French authorities took these declarations seriously. “We don’t know whether we’re dealing with a fundamentalist who flipped or a real terrorist,” said a Reuters source. “Investigators are wondering whether this isn’t just a simple criminal act.”
Yet it isn’t at all clear that this is a distinction with a difference. It may indeed be true that Salhi “had wanted to kill himself and stage a media coup by dressing it up as a terrorist act,” but whatever the truth may be, clearly jihad terror was part of his frame of reference. If he was really just angry with his boss and wanting to commit suicide, he could have just shot Cornara and then turned the gun on himself. Instead, he beheaded the boss, in accord with the Qur’an’s command, “When you meet the unbelievers, strike the necks” (47:4), placed his head between flags that proclaimed the Islamic profession of faith, and tried to destroy the factory altogether: “he was overpowered by a firefighter as he was trying to prise open a bottle of acetone in an apparent suicidal bid to destroy the factory.”
Even if all this was precipitated by his personal crisis and was just all about his anger toward Cornara and his wife, to express this anger, Salhi turned to jihad. The larger problem that the West refuses to face is that Muslims who are leading perfectly ordinary lives can in times of crisis or difficulty opt to turn to jihad, and the beliefs underlying jihad violence are not being taught against in mosques or Islamic schools in the West.

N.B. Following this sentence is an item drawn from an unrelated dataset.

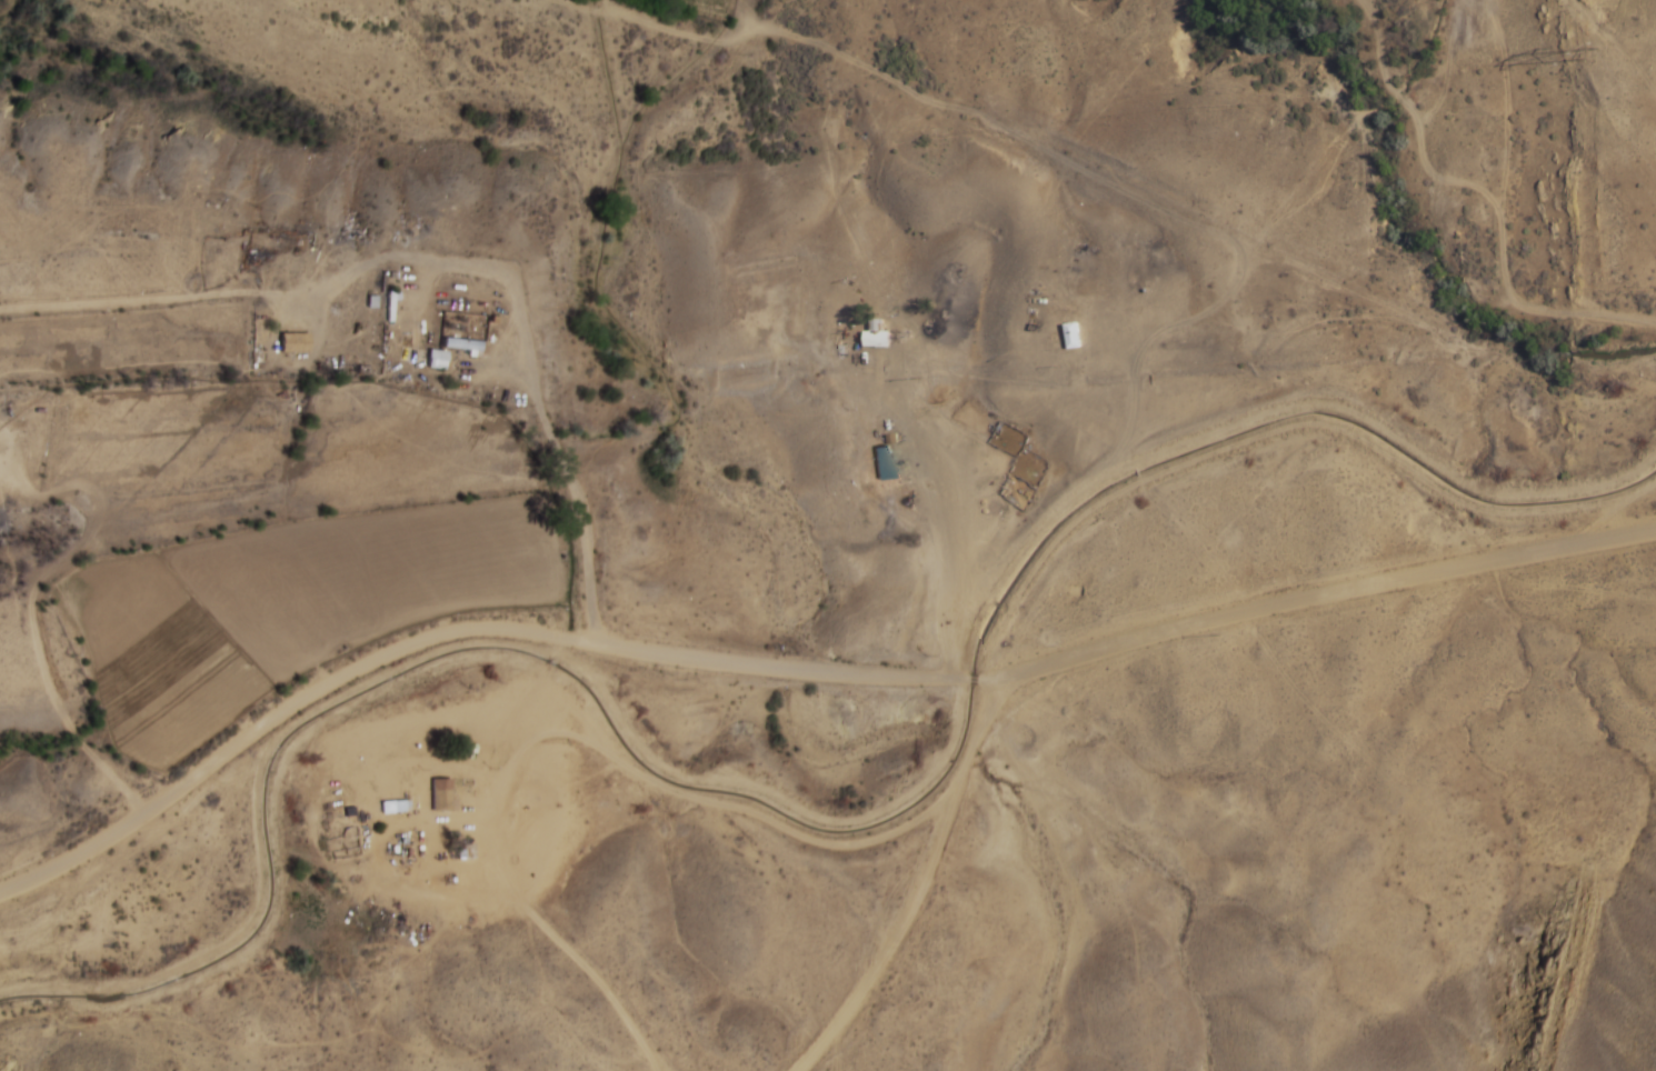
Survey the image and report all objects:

The idea that it is good and pleasing to Allah to behead infidels and blow up their installations is something to which Muslims such as Yassin Salhi can always have recourse in times of difficulty in their lives. It’s a common human impulse to turn to religion in times of personal crisis; when one’s religion teaches that there is nothing greater than jihad, it can be especially tempting for a Muslim in crisis to pursue, so as to wash away the misdeeds of his past life. According to a hadith, a man once asked Muhammad: “Instruct me as to such a deed as equals Jihad (in reward).” Muhammad replied, “I do not find such a deed.” (Bukhari 4.52.44).

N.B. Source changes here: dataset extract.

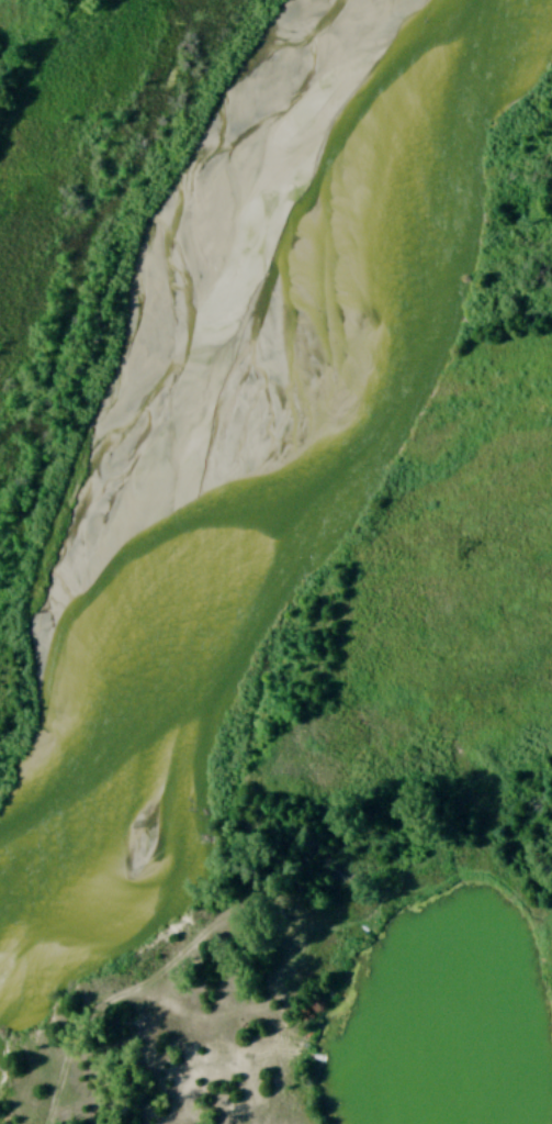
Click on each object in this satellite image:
river: (297, 512)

Since jihad has the greatest reward, it outweighs all the sins one may have committed — and to someone such as Yassin Salhi, experiencing overwhelming frustration in his life, that can be an extraordinarily potent appeal. Salhi’s was indeed a criminal act – but it was also a terrorist one. Embroiled in strife with his boss and his spouse, Salhi probably believed, as his knife began to cut through Herve Cornara’s neck, that he was finally turning his life around and doing something worthwhile.
Herve Cornara, of course, would probably have a different perspective.